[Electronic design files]
-------------------------
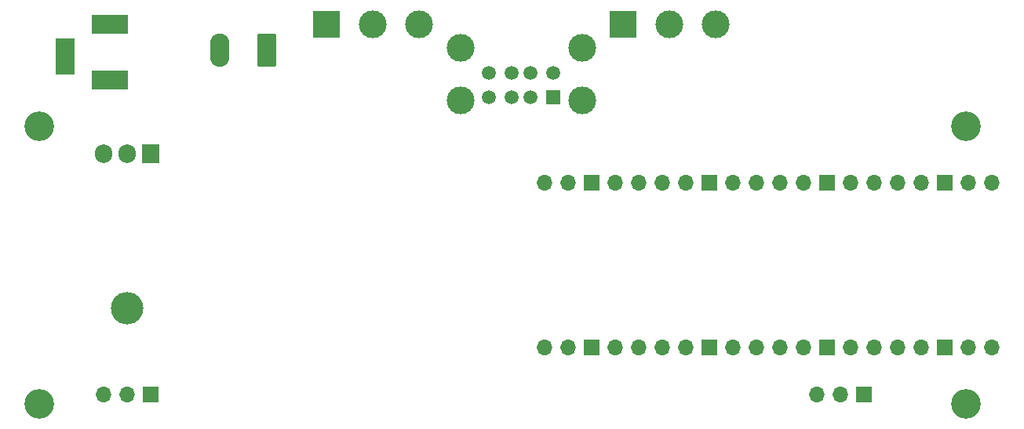
<source format=gbr>
%TF.GenerationSoftware,KiCad,Pcbnew,(7.0.0)*%
%TF.CreationDate,2023-06-19T20:16:09-07:00*%
%TF.ProjectId,main_board,6d61696e-5f62-46f6-9172-642e6b696361,B*%
%TF.SameCoordinates,Original*%
%TF.FileFunction,Soldermask,Top*%
%TF.FilePolarity,Negative*%
%FSLAX46Y46*%
G04 Gerber Fmt 4.6, Leading zero omitted, Abs format (unit mm)*
G04 Created by KiCad (PCBNEW (7.0.0)) date 2023-06-19 20:16:09*
%MOMM*%
%LPD*%
G01*
G04 APERTURE LIST*
G04 Aperture macros list*
%AMRoundRect*
0 Rectangle with rounded corners*
0 $1 Rounding radius*
0 $2 $3 $4 $5 $6 $7 $8 $9 X,Y pos of 4 corners*
0 Add a 4 corners polygon primitive as box body*
4,1,4,$2,$3,$4,$5,$6,$7,$8,$9,$2,$3,0*
0 Add four circle primitives for the rounded corners*
1,1,$1+$1,$2,$3*
1,1,$1+$1,$4,$5*
1,1,$1+$1,$6,$7*
1,1,$1+$1,$8,$9*
0 Add four rect primitives between the rounded corners*
20,1,$1+$1,$2,$3,$4,$5,0*
20,1,$1+$1,$4,$5,$6,$7,0*
20,1,$1+$1,$6,$7,$8,$9,0*
20,1,$1+$1,$8,$9,$2,$3,0*%
G04 Aperture macros list end*
%ADD10R,1.700000X1.700000*%
%ADD11O,1.700000X1.700000*%
%ADD12R,4.000000X2.000000*%
%ADD13R,2.000000X4.000000*%
%ADD14O,3.500000X3.500000*%
%ADD15R,1.905000X2.000000*%
%ADD16O,1.905000X2.000000*%
%ADD17C,3.200000*%
%ADD18R,1.500000X1.500000*%
%ADD19C,1.500000*%
%ADD20C,3.000000*%
%ADD21RoundRect,0.249999X0.790001X1.550001X-0.790001X1.550001X-0.790001X-1.550001X0.790001X-1.550001X0*%
%ADD22O,2.080000X3.600000*%
%ADD23R,3.000000X3.000000*%
G04 APERTURE END LIST*
D10*
%TO.C,J5*%
X100999999Y-80999999D03*
D11*
X98459999Y-80999999D03*
X95919999Y-80999999D03*
%TD*%
D12*
%TO.C,J1*%
X96634999Y-46999999D03*
X96634999Y-40999999D03*
D13*
X91834999Y-44499999D03*
%TD*%
D14*
%TO.C,Q1*%
X98459999Y-71659999D03*
D15*
X100999999Y-54999999D03*
D16*
X98459999Y-54999999D03*
X95919999Y-54999999D03*
%TD*%
D17*
%TO.C,H3*%
X189000000Y-82000000D03*
%TD*%
D10*
%TO.C,J4*%
X177999999Y-80999999D03*
D11*
X175459999Y-80999999D03*
X172919999Y-80999999D03*
%TD*%
D17*
%TO.C,H4*%
X89000000Y-82000000D03*
%TD*%
%TO.C,H1*%
X89000000Y-52000000D03*
%TD*%
D11*
%TO.C,U2*%
X191779999Y-58109999D03*
X189239999Y-58109999D03*
D10*
X186699999Y-58109999D03*
D11*
X184159999Y-58109999D03*
X181619999Y-58109999D03*
X179079999Y-58109999D03*
X176539999Y-58109999D03*
D10*
X173999999Y-58109999D03*
D11*
X171459999Y-58109999D03*
X168919999Y-58109999D03*
X166379999Y-58109999D03*
X163839999Y-58109999D03*
D10*
X161299999Y-58109999D03*
D11*
X158759999Y-58109999D03*
X156219999Y-58109999D03*
X153679999Y-58109999D03*
X151139999Y-58109999D03*
D10*
X148599999Y-58109999D03*
D11*
X146059999Y-58109999D03*
X143519999Y-58109999D03*
X143519999Y-75889999D03*
X146059999Y-75889999D03*
D10*
X148599999Y-75889999D03*
D11*
X151139999Y-75889999D03*
X153679999Y-75889999D03*
X156219999Y-75889999D03*
X158759999Y-75889999D03*
D10*
X161299999Y-75889999D03*
D11*
X163839999Y-75889999D03*
X166379999Y-75889999D03*
X168919999Y-75889999D03*
X171459999Y-75889999D03*
D10*
X173999999Y-75889999D03*
D11*
X176539999Y-75889999D03*
X179079999Y-75889999D03*
X181619999Y-75889999D03*
X184159999Y-75889999D03*
D10*
X186699999Y-75889999D03*
D11*
X189239999Y-75889999D03*
X191779999Y-75889999D03*
%TD*%
D18*
%TO.C,J3*%
X144499999Y-48879999D03*
D19*
X142000000Y-48880000D03*
X140000000Y-48880000D03*
X137500000Y-48880000D03*
X144500000Y-46260000D03*
X142000000Y-46260000D03*
X140000000Y-46260000D03*
X137500000Y-46260000D03*
D20*
X147570000Y-49230000D03*
X147570000Y-43550000D03*
X134430000Y-49230000D03*
X134430000Y-43550000D03*
%TD*%
D17*
%TO.C,H2*%
X189000000Y-52000000D03*
%TD*%
D21*
%TO.C,J2*%
X113540000Y-43777500D03*
D22*
X108459999Y-43777499D03*
%TD*%
D23*
%TO.C,RV1*%
X119999999Y-40999999D03*
D20*
X125000000Y-41000000D03*
X130000000Y-41000000D03*
%TD*%
D23*
%TO.C,RV2*%
X151999999Y-40999999D03*
D20*
X157000000Y-41000000D03*
X162000000Y-41000000D03*
%TD*%
M02*

</source>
-------------------------
### TASK INSTRUCTIONS
Give the data again exactly as written, with no pictures included.

### WRITTEN SOLUTION
<source format=gbr>
%TF.GenerationSoftware,KiCad,Pcbnew,(7.0.0)*%
%TF.CreationDate,2023-06-19T20:16:09-07:00*%
%TF.ProjectId,main_board,6d61696e-5f62-46f6-9172-642e6b696361,B*%
%TF.SameCoordinates,Original*%
%TF.FileFunction,Soldermask,Top*%
%TF.FilePolarity,Negative*%
%FSLAX46Y46*%
G04 Gerber Fmt 4.6, Leading zero omitted, Abs format (unit mm)*
G04 Created by KiCad (PCBNEW (7.0.0)) date 2023-06-19 20:16:09*
%MOMM*%
%LPD*%
G01*
G04 APERTURE LIST*
G04 Aperture macros list*
%AMRoundRect*
0 Rectangle with rounded corners*
0 $1 Rounding radius*
0 $2 $3 $4 $5 $6 $7 $8 $9 X,Y pos of 4 corners*
0 Add a 4 corners polygon primitive as box body*
4,1,4,$2,$3,$4,$5,$6,$7,$8,$9,$2,$3,0*
0 Add four circle primitives for the rounded corners*
1,1,$1+$1,$2,$3*
1,1,$1+$1,$4,$5*
1,1,$1+$1,$6,$7*
1,1,$1+$1,$8,$9*
0 Add four rect primitives between the rounded corners*
20,1,$1+$1,$2,$3,$4,$5,0*
20,1,$1+$1,$4,$5,$6,$7,0*
20,1,$1+$1,$6,$7,$8,$9,0*
20,1,$1+$1,$8,$9,$2,$3,0*%
G04 Aperture macros list end*
%ADD10R,1.700000X1.700000*%
%ADD11O,1.700000X1.700000*%
%ADD12R,4.000000X2.000000*%
%ADD13R,2.000000X4.000000*%
%ADD14O,3.500000X3.500000*%
%ADD15R,1.905000X2.000000*%
%ADD16O,1.905000X2.000000*%
%ADD17C,3.200000*%
%ADD18R,1.500000X1.500000*%
%ADD19C,1.500000*%
%ADD20C,3.000000*%
%ADD21RoundRect,0.249999X0.790001X1.550001X-0.790001X1.550001X-0.790001X-1.550001X0.790001X-1.550001X0*%
%ADD22O,2.080000X3.600000*%
%ADD23R,3.000000X3.000000*%
G04 APERTURE END LIST*
D10*
%TO.C,J5*%
X100999999Y-80999999D03*
D11*
X98459999Y-80999999D03*
X95919999Y-80999999D03*
%TD*%
D12*
%TO.C,J1*%
X96634999Y-46999999D03*
X96634999Y-40999999D03*
D13*
X91834999Y-44499999D03*
%TD*%
D14*
%TO.C,Q1*%
X98459999Y-71659999D03*
D15*
X100999999Y-54999999D03*
D16*
X98459999Y-54999999D03*
X95919999Y-54999999D03*
%TD*%
D17*
%TO.C,H3*%
X189000000Y-82000000D03*
%TD*%
D10*
%TO.C,J4*%
X177999999Y-80999999D03*
D11*
X175459999Y-80999999D03*
X172919999Y-80999999D03*
%TD*%
D17*
%TO.C,H4*%
X89000000Y-82000000D03*
%TD*%
%TO.C,H1*%
X89000000Y-52000000D03*
%TD*%
D11*
%TO.C,U2*%
X191779999Y-58109999D03*
X189239999Y-58109999D03*
D10*
X186699999Y-58109999D03*
D11*
X184159999Y-58109999D03*
X181619999Y-58109999D03*
X179079999Y-58109999D03*
X176539999Y-58109999D03*
D10*
X173999999Y-58109999D03*
D11*
X171459999Y-58109999D03*
X168919999Y-58109999D03*
X166379999Y-58109999D03*
X163839999Y-58109999D03*
D10*
X161299999Y-58109999D03*
D11*
X158759999Y-58109999D03*
X156219999Y-58109999D03*
X153679999Y-58109999D03*
X151139999Y-58109999D03*
D10*
X148599999Y-58109999D03*
D11*
X146059999Y-58109999D03*
X143519999Y-58109999D03*
X143519999Y-75889999D03*
X146059999Y-75889999D03*
D10*
X148599999Y-75889999D03*
D11*
X151139999Y-75889999D03*
X153679999Y-75889999D03*
X156219999Y-75889999D03*
X158759999Y-75889999D03*
D10*
X161299999Y-75889999D03*
D11*
X163839999Y-75889999D03*
X166379999Y-75889999D03*
X168919999Y-75889999D03*
X171459999Y-75889999D03*
D10*
X173999999Y-75889999D03*
D11*
X176539999Y-75889999D03*
X179079999Y-75889999D03*
X181619999Y-75889999D03*
X184159999Y-75889999D03*
D10*
X186699999Y-75889999D03*
D11*
X189239999Y-75889999D03*
X191779999Y-75889999D03*
%TD*%
D18*
%TO.C,J3*%
X144499999Y-48879999D03*
D19*
X142000000Y-48880000D03*
X140000000Y-48880000D03*
X137500000Y-48880000D03*
X144500000Y-46260000D03*
X142000000Y-46260000D03*
X140000000Y-46260000D03*
X137500000Y-46260000D03*
D20*
X147570000Y-49230000D03*
X147570000Y-43550000D03*
X134430000Y-49230000D03*
X134430000Y-43550000D03*
%TD*%
D17*
%TO.C,H2*%
X189000000Y-52000000D03*
%TD*%
D21*
%TO.C,J2*%
X113540000Y-43777500D03*
D22*
X108459999Y-43777499D03*
%TD*%
D23*
%TO.C,RV1*%
X119999999Y-40999999D03*
D20*
X125000000Y-41000000D03*
X130000000Y-41000000D03*
%TD*%
D23*
%TO.C,RV2*%
X151999999Y-40999999D03*
D20*
X157000000Y-41000000D03*
X162000000Y-41000000D03*
%TD*%
M02*

</source>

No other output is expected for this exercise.